• _What is needed_
Output exactly the lines from the line with "right wrist: (53, 120)" through the end of the records below. Include nothing else.

Landmark coordinate records
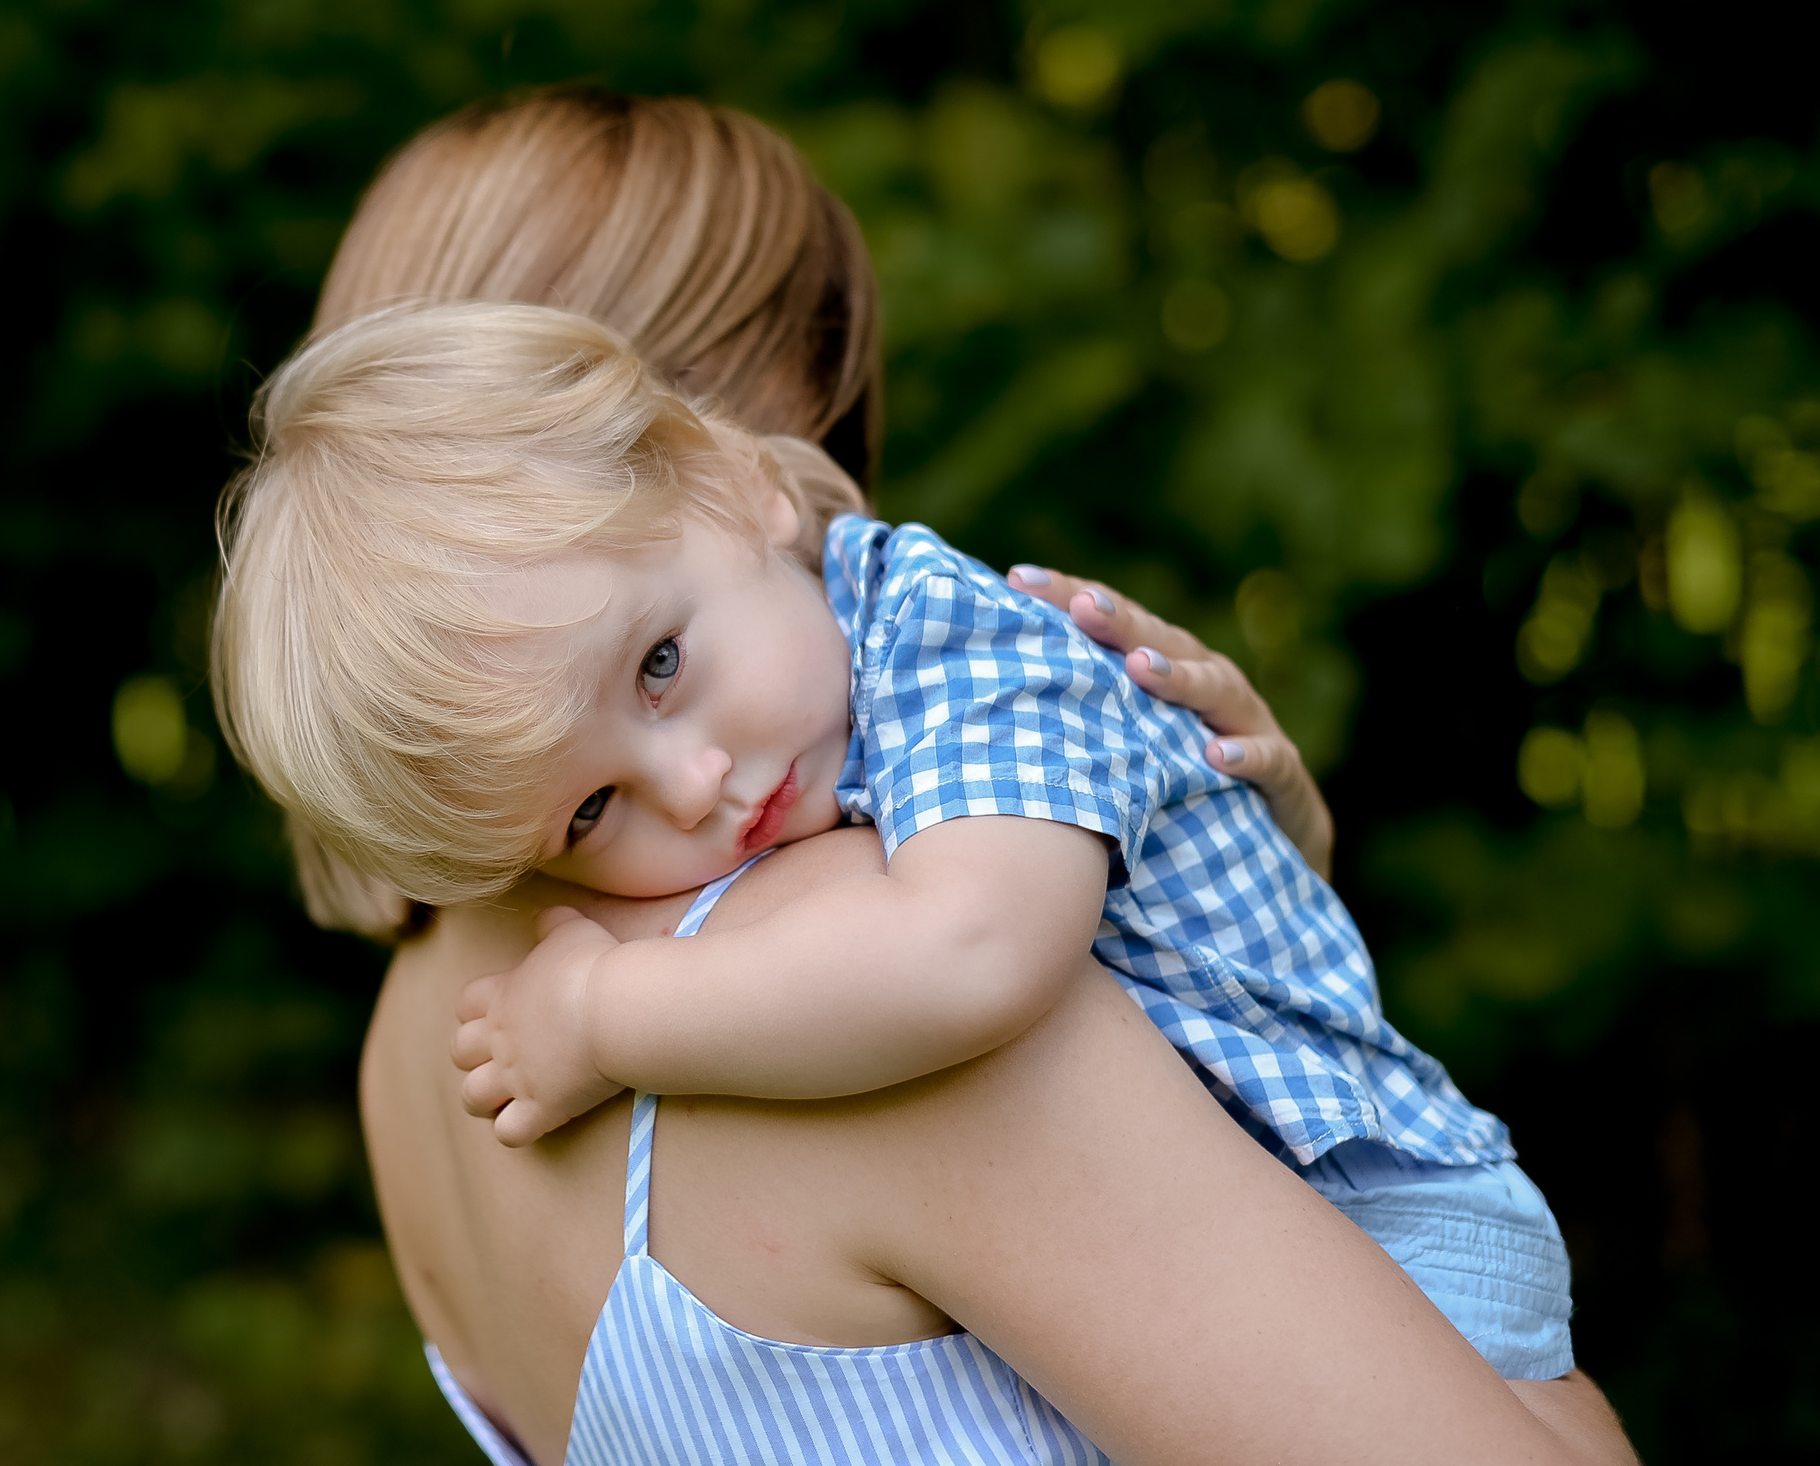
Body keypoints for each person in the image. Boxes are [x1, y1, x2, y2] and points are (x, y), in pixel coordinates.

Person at [272, 90, 1633, 1464]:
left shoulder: (420, 1057)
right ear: (710, 444)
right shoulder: (860, 976)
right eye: (829, 403)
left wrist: (1230, 887)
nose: (842, 486)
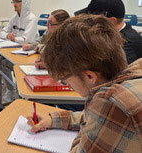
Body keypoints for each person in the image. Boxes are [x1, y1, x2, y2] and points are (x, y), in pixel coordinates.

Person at [27, 14, 142, 152]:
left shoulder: (112, 101)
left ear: (89, 76)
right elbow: (94, 117)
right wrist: (53, 120)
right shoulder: (134, 72)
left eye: (66, 79)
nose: (67, 85)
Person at [0, 0, 38, 102]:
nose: (14, 4)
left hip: (26, 52)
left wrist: (13, 38)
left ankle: (11, 91)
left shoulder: (31, 18)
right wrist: (8, 35)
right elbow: (2, 33)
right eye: (13, 1)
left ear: (25, 3)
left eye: (17, 1)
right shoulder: (14, 18)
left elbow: (26, 40)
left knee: (3, 64)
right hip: (12, 49)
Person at [75, 0, 142, 64]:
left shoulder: (126, 44)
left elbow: (120, 73)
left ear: (111, 21)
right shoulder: (114, 34)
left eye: (92, 20)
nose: (89, 23)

• _Reply to the task_
right wrist: (53, 120)
right shoulder: (134, 72)
left eye: (66, 79)
nose: (67, 85)
Person at [0, 0, 38, 102]:
nose: (14, 4)
left hip: (26, 52)
left wrist: (13, 38)
left ankle: (11, 91)
left shoulder: (31, 18)
right wrist: (8, 35)
right elbow: (2, 33)
right eye: (13, 1)
left ear: (25, 3)
left eye: (17, 1)
right shoulder: (14, 18)
left elbow: (26, 40)
left knee: (3, 64)
right hip: (12, 49)
Person at [75, 0, 142, 64]:
left shoulder: (126, 44)
left elbow: (120, 73)
left ear: (111, 21)
right shoulder: (114, 34)
left eye: (92, 20)
nose: (89, 23)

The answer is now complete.